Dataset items
━━━━

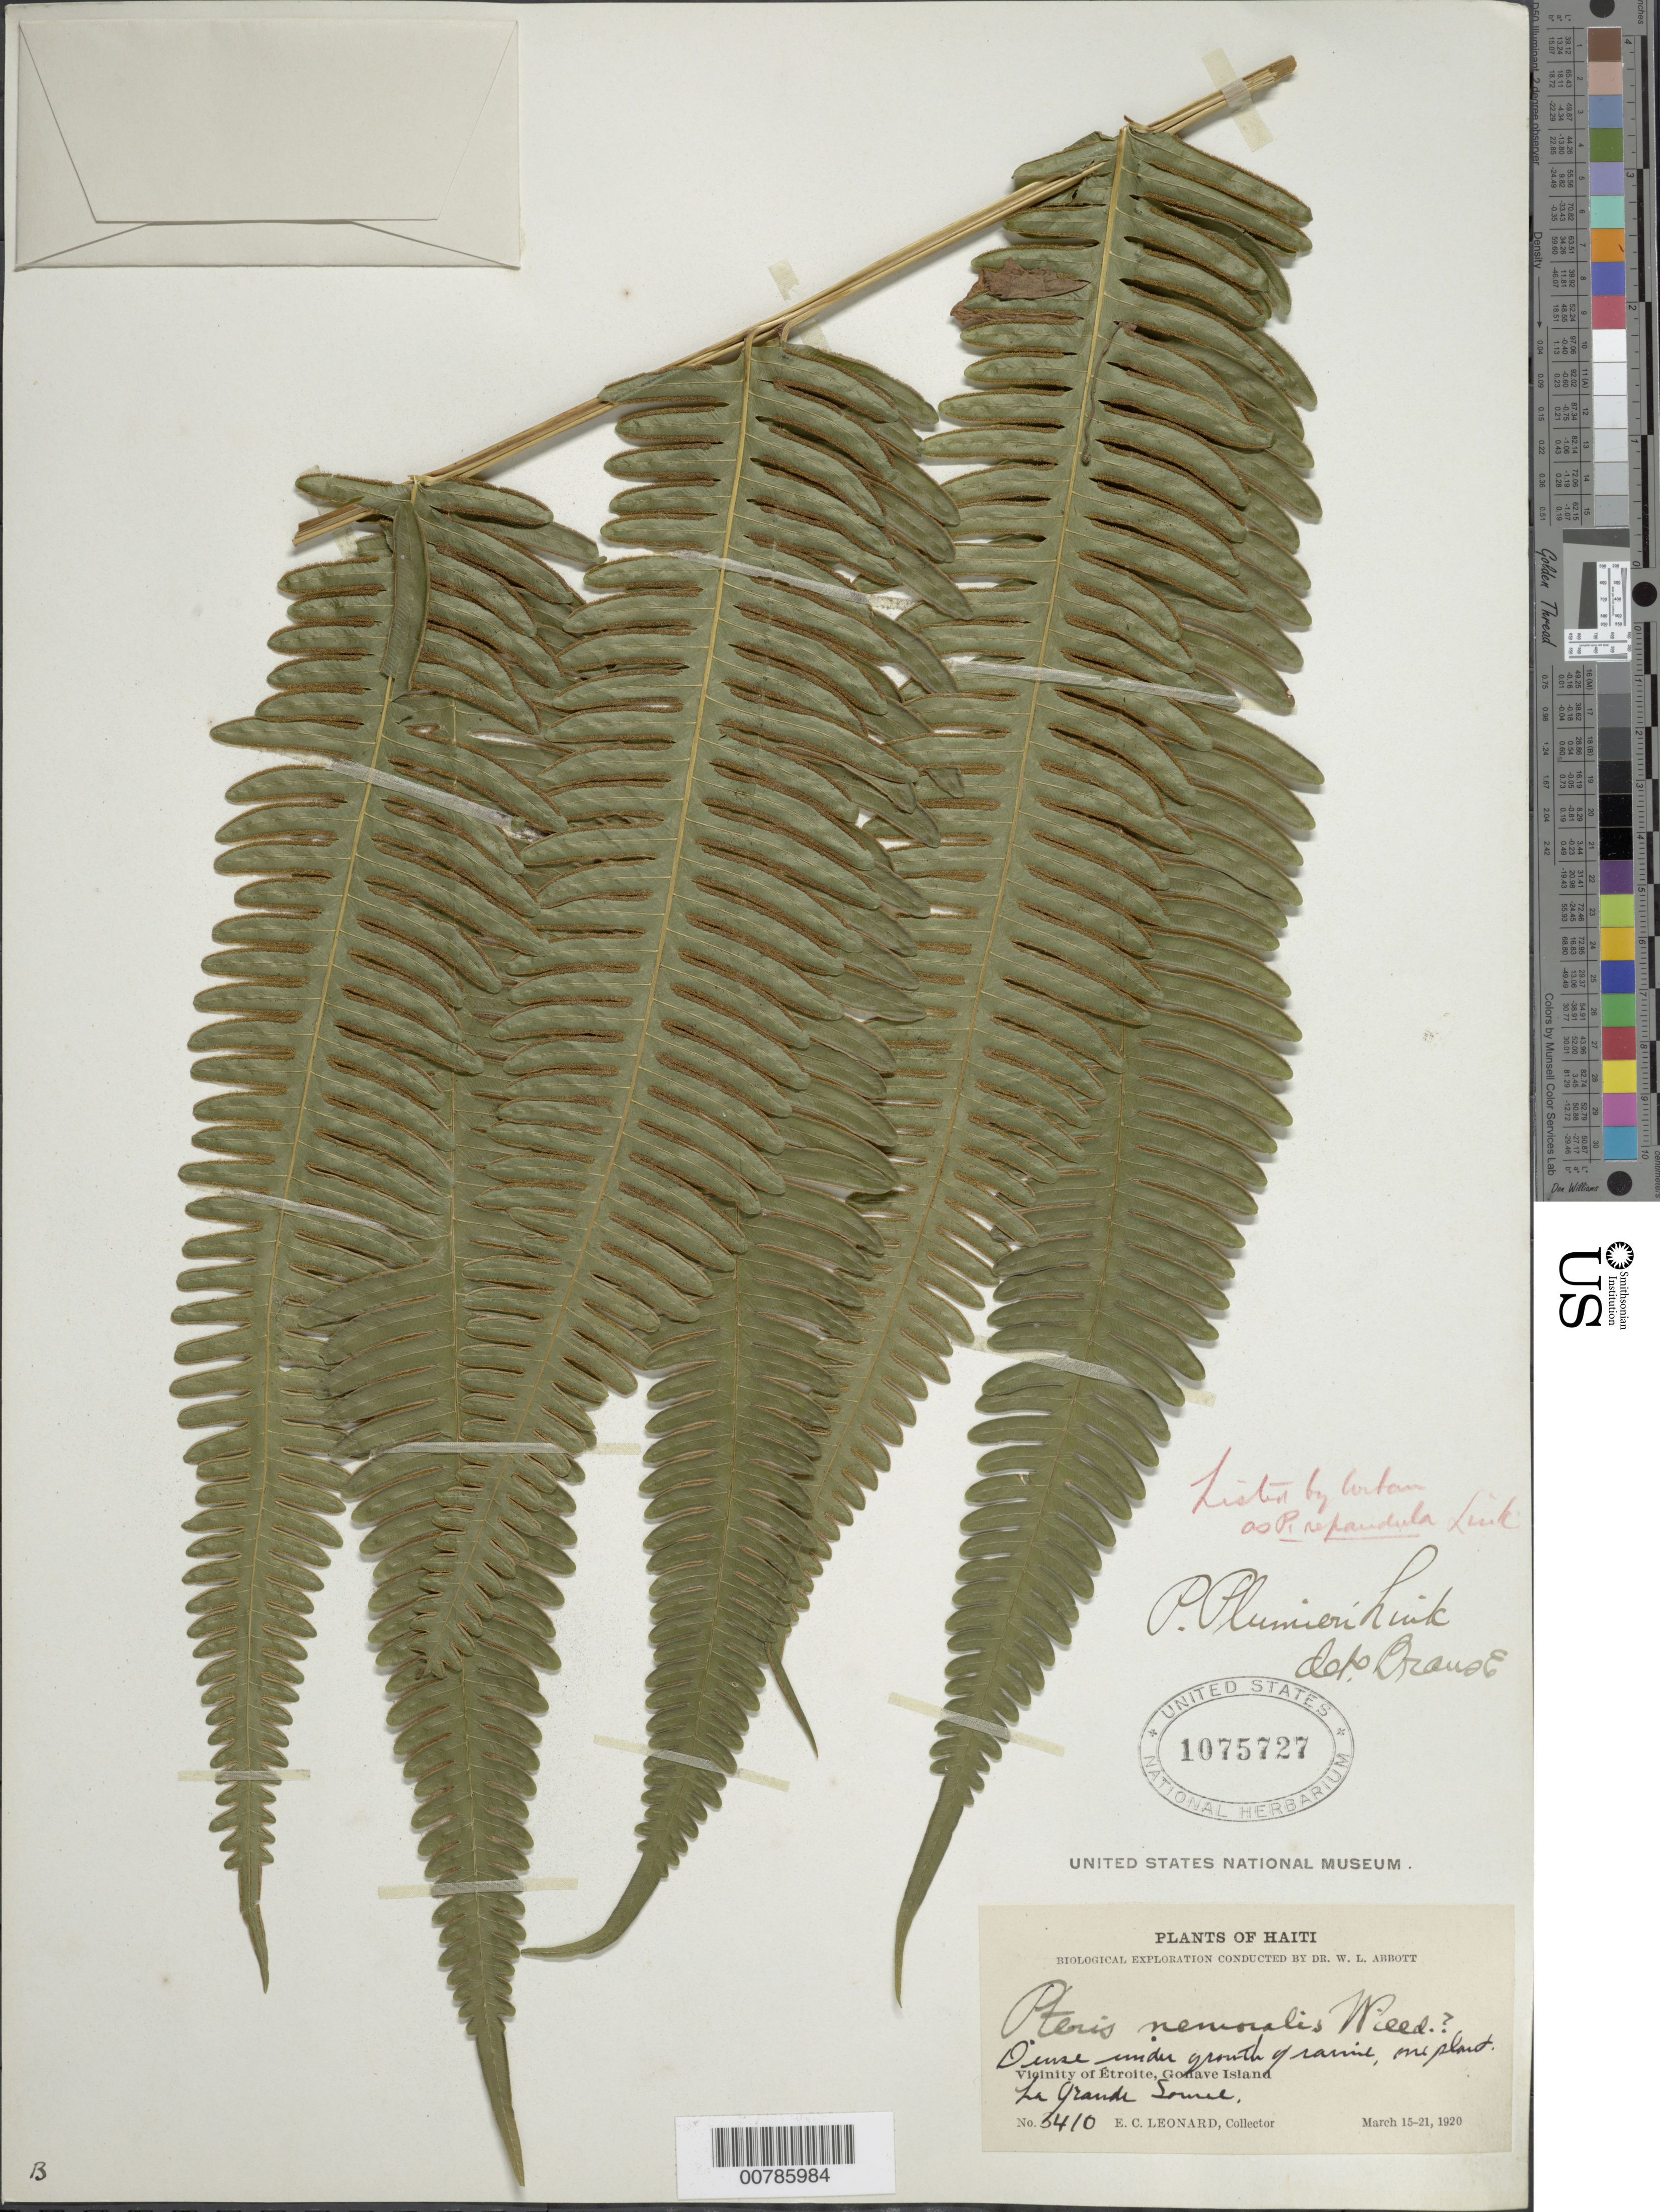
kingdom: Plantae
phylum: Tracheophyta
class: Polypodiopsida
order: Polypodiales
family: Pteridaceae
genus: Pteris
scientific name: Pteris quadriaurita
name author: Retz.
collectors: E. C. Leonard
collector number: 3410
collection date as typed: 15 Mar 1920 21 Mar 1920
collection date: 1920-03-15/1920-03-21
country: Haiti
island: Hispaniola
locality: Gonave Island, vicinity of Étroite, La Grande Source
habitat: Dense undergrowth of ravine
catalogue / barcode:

━━━━

_What is being asked_. Render every line of the rows above as a numbered list, skipping blank lines and leaving out the pictures.

_Task response_.
1. kingdom: Plantae
2. phylum: Tracheophyta
3. class: Polypodiopsida
4. order: Polypodiales
5. family: Pteridaceae
6. genus: Pteris
7. scientific name: Pteris quadriaurita
8. name author: Retz.
9. collectors: E. C. Leonard
10. collector number: 3410
11. collection date as typed: 15 Mar 1920 21 Mar 1920
12. collection date: 1920-03-15/1920-03-21
13. country: Haiti
14. island: Hispaniola
15. locality: Gonave Island, vicinity of Étroite, La Grande Source
16. habitat: Dense undergrowth of ravine
17. catalogue / barcode:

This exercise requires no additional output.